== Work required ==
Go to the line that contains "438 309 522.06". Restate that line and each one after it exactly, through the end of the records, without pictures.

== Input ==

↓↓↓

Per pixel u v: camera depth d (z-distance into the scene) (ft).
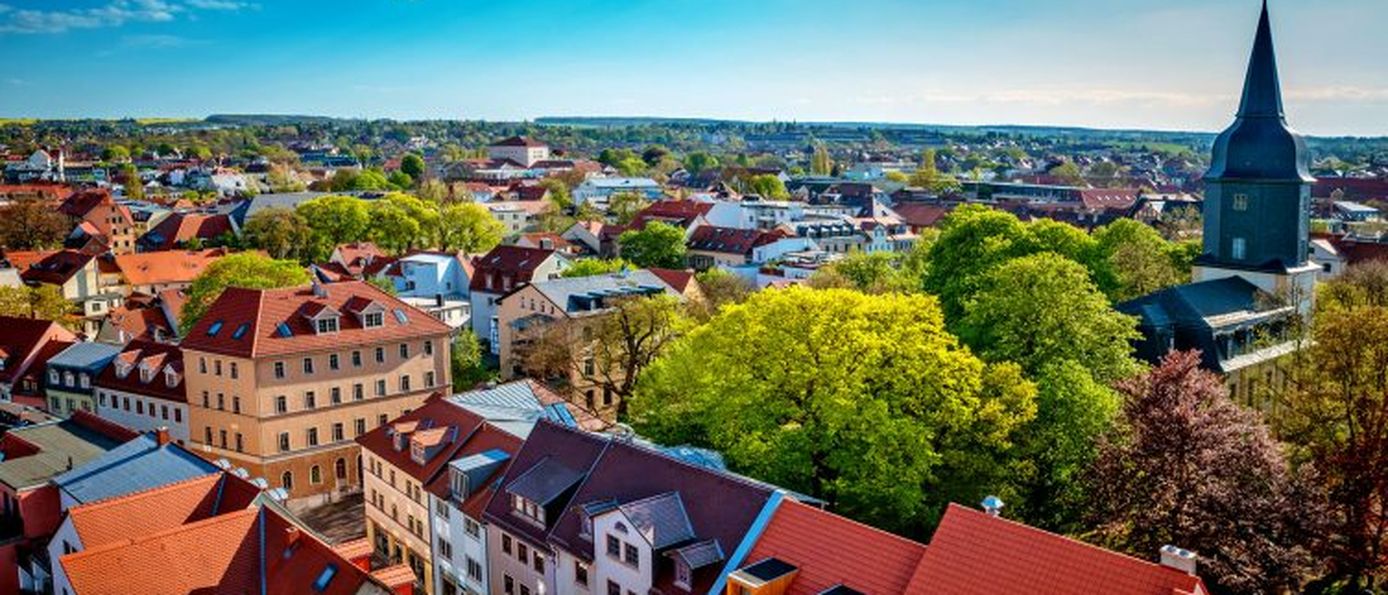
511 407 290.76
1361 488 211.82
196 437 350.64
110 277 604.08
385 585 176.55
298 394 339.16
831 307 253.65
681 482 199.00
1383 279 369.91
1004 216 396.37
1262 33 352.08
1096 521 218.59
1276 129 352.69
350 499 349.00
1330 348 245.65
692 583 180.96
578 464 221.66
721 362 261.03
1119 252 401.49
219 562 194.59
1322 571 214.28
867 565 166.09
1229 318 327.67
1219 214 365.40
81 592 181.06
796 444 240.32
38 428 267.59
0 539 226.38
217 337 342.03
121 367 371.15
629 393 355.15
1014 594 149.79
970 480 244.42
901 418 236.22
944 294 380.78
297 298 350.84
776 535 179.01
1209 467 208.03
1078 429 246.27
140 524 205.77
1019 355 279.28
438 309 522.06
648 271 475.72
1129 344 322.75
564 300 431.02
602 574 198.39
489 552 235.20
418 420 283.38
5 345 409.28
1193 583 137.80
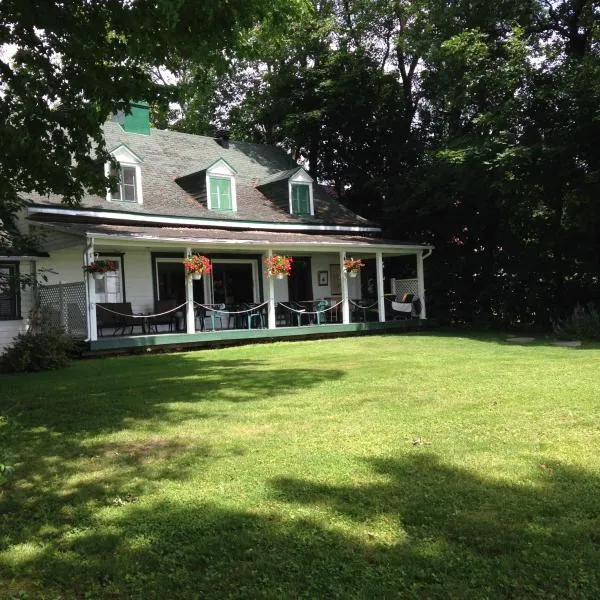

↑↑↑

== Finished exercise ==
438 309 522.06
648 271 475.72
1129 344 322.75
564 300 431.02
602 574 198.39
489 552 235.20
418 420 283.38
5 345 409.28
1193 583 137.80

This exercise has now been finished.